WHAT THIS TASK INVOLVES ▸
Nothing but the lines below between the line holding "focal_35mm: 25" and the line holding "focal_mm: 29", inclusive, should appear in the answer, each set down exactly.
--- MATERIAL SUPPLIED Enclosed Below ---
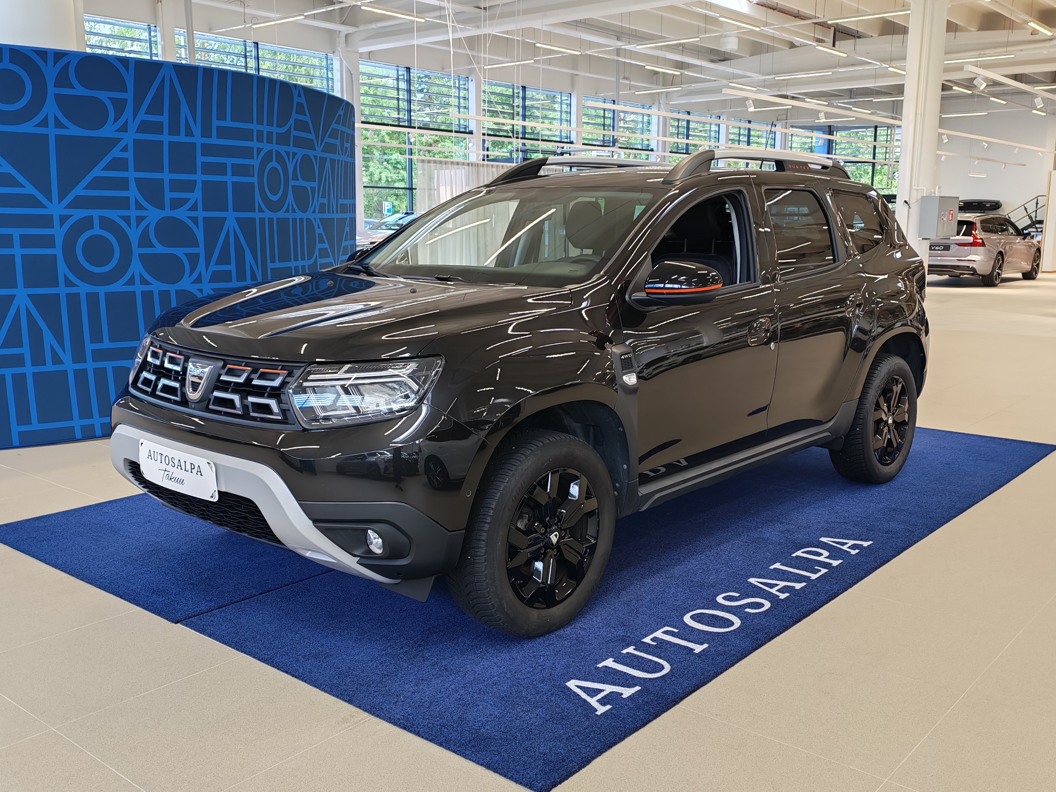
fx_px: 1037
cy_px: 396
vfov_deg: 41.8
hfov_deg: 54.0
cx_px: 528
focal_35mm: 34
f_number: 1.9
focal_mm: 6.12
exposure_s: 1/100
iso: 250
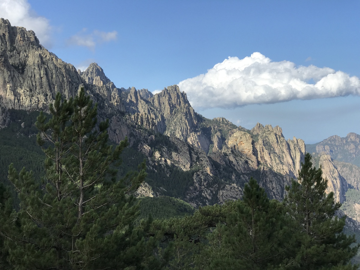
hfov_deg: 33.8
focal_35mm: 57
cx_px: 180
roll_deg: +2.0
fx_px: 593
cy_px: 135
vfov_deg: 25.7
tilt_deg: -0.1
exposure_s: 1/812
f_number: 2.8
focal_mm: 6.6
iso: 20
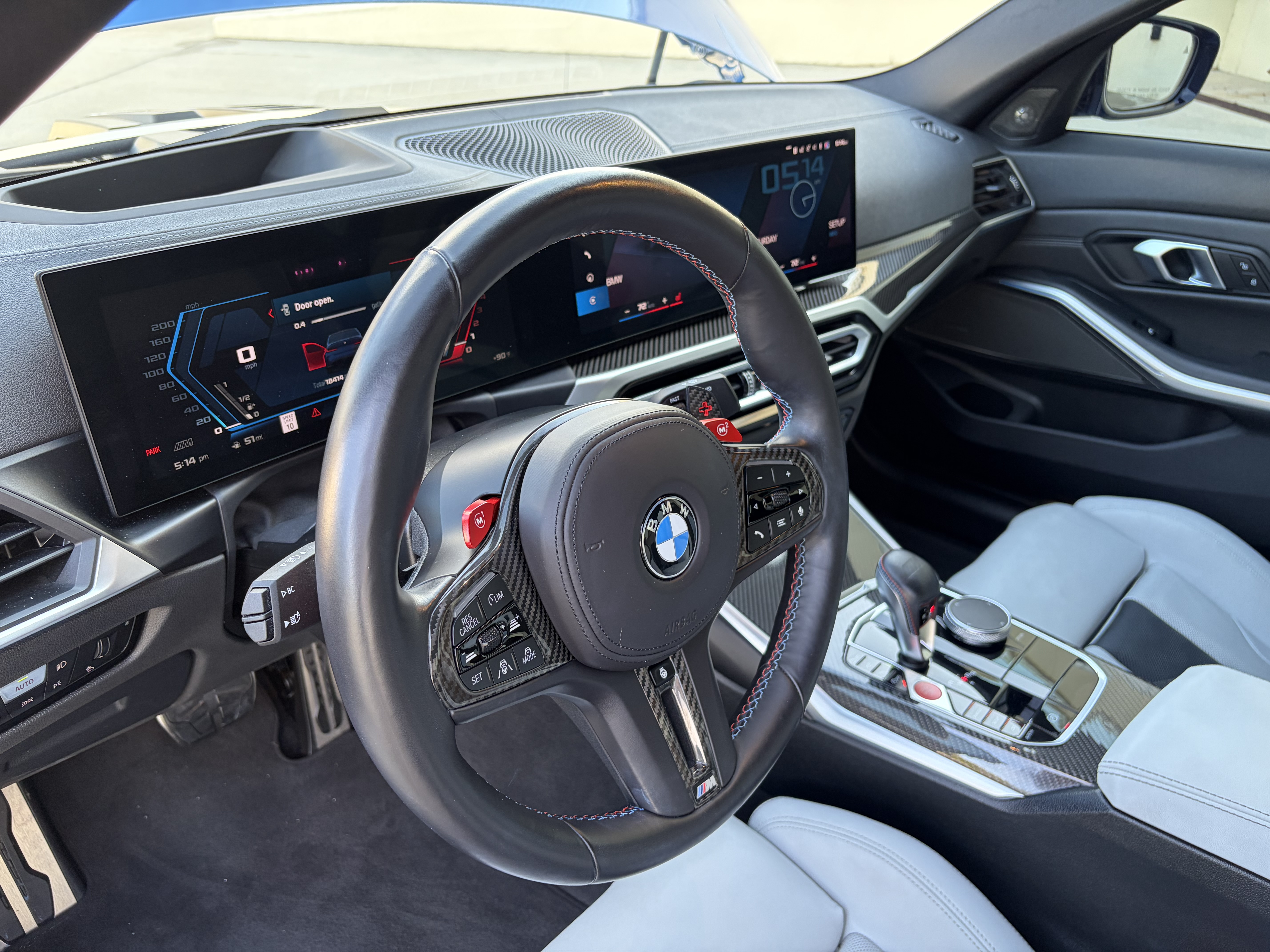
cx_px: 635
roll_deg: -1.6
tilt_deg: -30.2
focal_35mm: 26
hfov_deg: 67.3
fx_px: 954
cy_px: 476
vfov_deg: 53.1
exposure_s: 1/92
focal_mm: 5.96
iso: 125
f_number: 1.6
--- End of Enclosed MATERIAL SUPPLIED ---
--- MATERIAL SUPPLIED Enclosed Below ---
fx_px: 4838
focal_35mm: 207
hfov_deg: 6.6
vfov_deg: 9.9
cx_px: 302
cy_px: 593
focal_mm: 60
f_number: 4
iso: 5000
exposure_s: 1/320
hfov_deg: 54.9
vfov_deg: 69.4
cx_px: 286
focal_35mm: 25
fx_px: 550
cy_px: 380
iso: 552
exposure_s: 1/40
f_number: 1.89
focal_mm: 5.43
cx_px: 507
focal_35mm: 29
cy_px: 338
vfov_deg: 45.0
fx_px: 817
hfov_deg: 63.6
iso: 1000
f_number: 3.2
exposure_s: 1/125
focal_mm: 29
--- End of Enclosed MATERIAL SUPPLIED ---
COMPLETED TASK ▸
focal_35mm: 25
fx_px: 550
cy_px: 380
iso: 552
exposure_s: 1/40
f_number: 1.89
focal_mm: 5.43
cx_px: 507
focal_35mm: 29
cy_px: 338
vfov_deg: 45.0
fx_px: 817
hfov_deg: 63.6
iso: 1000
f_number: 3.2
exposure_s: 1/125
focal_mm: 29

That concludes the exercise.